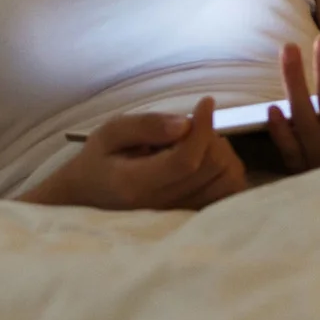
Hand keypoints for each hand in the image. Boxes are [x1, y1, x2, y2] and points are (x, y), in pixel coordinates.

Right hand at [22, 97, 248, 210]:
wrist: (90, 198)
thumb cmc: (98, 162)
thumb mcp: (110, 133)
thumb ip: (145, 126)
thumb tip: (185, 124)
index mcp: (137, 185)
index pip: (185, 160)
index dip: (202, 128)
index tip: (205, 102)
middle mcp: (162, 205)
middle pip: (211, 168)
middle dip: (210, 137)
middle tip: (191, 126)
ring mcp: (181, 215)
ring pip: (227, 181)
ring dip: (221, 154)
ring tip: (197, 143)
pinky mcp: (194, 218)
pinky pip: (230, 195)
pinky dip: (227, 172)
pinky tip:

☆ ☆ ☆ ☆ ☆

*WHAT YOU NEED TO DO*
Produce the entries again, word for word, without any of their pictures.

*OUTPUT OF THE EXERCISE*
Hand keypoints for each hand in the image. Boxes are [x1, y1, x2, y2] and points are (x, y), in pixel coordinates.

Right hand at [22, 97, 248, 210]:
wrist: (90, 198)
thumb cmc: (98, 162)
thumb mcp: (110, 133)
thumb ip: (145, 126)
thumb tip: (185, 124)
index mcp: (137, 185)
index pip: (185, 160)
index dip: (202, 128)
index tip: (205, 102)
middle mcp: (162, 205)
middle pip: (211, 168)
middle dip: (210, 137)
middle tip: (191, 126)
ring mcp: (181, 215)
ring pip: (227, 181)
ring dip: (221, 154)
ring tip: (197, 143)
pinky mcp: (194, 218)
pinky pip: (230, 195)
pinky dip: (227, 172)
pinky tip:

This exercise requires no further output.